24 lay and clergy delegates from the Episcopal Church representing Presiding Bishop Michael Curry and The Episcopal Church were led by Bishop Marc Andrus of California. Part of the delegates’ mission was to learn about the state of the climate crisis and efforts to address it, and to bring what they learned back to the wider church.
During COP26, the Episcopal delegates (as well as their Anglican counterparts) communicated their priorities to U.N. member states, participated in meetings and discussion forums, shared updates on social media and hosted events, including a “Liturgy for Planetary Crisis” and morning and evening prayer services. Episcopalians participated virtually from the United States, Europe and South America. Good intentions and work notwithstanding, advocacy to reduce the negative impacts of climate crisis is not felt equally among communities in the United States and around the globe. Fragility is not a uniform experience. As our Presiding Bishop Curry said in a Nov. 12 ABC News interview., “The most impacted [are] Indigenous peoples, people who are tied to the land, poor people.” And “We will see more mass migrations of people looking for food. … These will have an impact on the poorest of the poor.”
Added to the reality of such injustice is the Covid-19 pandemic. As the Archbishop of Canterbury Justin Welby wrote during COP26,
“The Covid-19 pandemic has forced the world to look at how we have been living and operating, when so much of what was considered ‘normal’ was not possible. We have been confronted by our behaviour: by our sin; our greed; our human fragility; our exploitation of the environment and encroachment on the natural world. For many this uncertainty is new. But many more around the world have been living with uncertainty for decades as the grim, real and present consequence of climate change.”

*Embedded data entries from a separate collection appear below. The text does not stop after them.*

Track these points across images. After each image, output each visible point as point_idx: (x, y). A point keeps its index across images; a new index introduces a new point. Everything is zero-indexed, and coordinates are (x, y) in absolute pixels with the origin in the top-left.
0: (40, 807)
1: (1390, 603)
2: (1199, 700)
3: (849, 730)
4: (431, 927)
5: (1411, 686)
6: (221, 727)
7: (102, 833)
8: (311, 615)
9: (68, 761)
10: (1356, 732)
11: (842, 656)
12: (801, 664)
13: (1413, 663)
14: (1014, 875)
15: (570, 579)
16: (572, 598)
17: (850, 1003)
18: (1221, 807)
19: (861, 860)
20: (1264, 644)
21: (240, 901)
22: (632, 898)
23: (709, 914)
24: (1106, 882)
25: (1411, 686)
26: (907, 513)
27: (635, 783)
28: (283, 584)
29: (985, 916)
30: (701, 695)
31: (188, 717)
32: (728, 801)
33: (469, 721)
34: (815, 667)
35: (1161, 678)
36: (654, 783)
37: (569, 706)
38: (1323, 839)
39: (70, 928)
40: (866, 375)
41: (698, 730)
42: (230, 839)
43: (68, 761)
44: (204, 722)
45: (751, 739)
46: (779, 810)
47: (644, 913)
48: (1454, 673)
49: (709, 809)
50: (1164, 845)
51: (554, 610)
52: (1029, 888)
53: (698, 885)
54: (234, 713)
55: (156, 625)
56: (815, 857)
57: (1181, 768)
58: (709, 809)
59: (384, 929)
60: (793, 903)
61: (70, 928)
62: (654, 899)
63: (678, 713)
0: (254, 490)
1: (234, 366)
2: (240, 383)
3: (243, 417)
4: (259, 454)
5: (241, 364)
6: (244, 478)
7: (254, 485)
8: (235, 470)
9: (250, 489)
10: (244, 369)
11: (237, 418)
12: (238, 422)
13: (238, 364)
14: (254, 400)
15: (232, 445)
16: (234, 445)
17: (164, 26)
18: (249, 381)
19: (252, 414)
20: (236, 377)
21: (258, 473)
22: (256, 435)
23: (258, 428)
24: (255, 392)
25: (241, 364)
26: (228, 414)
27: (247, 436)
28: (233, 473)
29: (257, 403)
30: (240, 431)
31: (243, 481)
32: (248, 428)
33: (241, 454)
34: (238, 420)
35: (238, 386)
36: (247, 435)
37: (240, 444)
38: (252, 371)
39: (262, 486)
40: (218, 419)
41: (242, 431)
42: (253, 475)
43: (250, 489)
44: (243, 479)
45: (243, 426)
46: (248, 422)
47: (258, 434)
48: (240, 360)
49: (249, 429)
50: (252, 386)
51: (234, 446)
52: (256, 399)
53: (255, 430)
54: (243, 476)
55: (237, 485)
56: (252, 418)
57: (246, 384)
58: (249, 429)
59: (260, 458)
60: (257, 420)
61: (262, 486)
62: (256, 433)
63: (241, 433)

The Creation Care resolution #3 adopted at ECCT’s 2021 Convention specifically addressees this moral crisis with concrete action steps for every single one of us. As with addressing Covid-19 and racism, these resolves are intentional and mindful practices we as people of faith in CT can take in our Christian discipleship. While we know these unjust realities exist, concrete data received from the resolve steps of this resolution will enable us to better serve and support every community of our beloved ECCT, especially and particularly those for whom fragility is exacerbated by these multiple crises.
The world is a fragile place. It has always been so. How can we confess where we have contributed to this fragility and turn to repair brokenness especially for those beings for whom fragility has always been a way of life?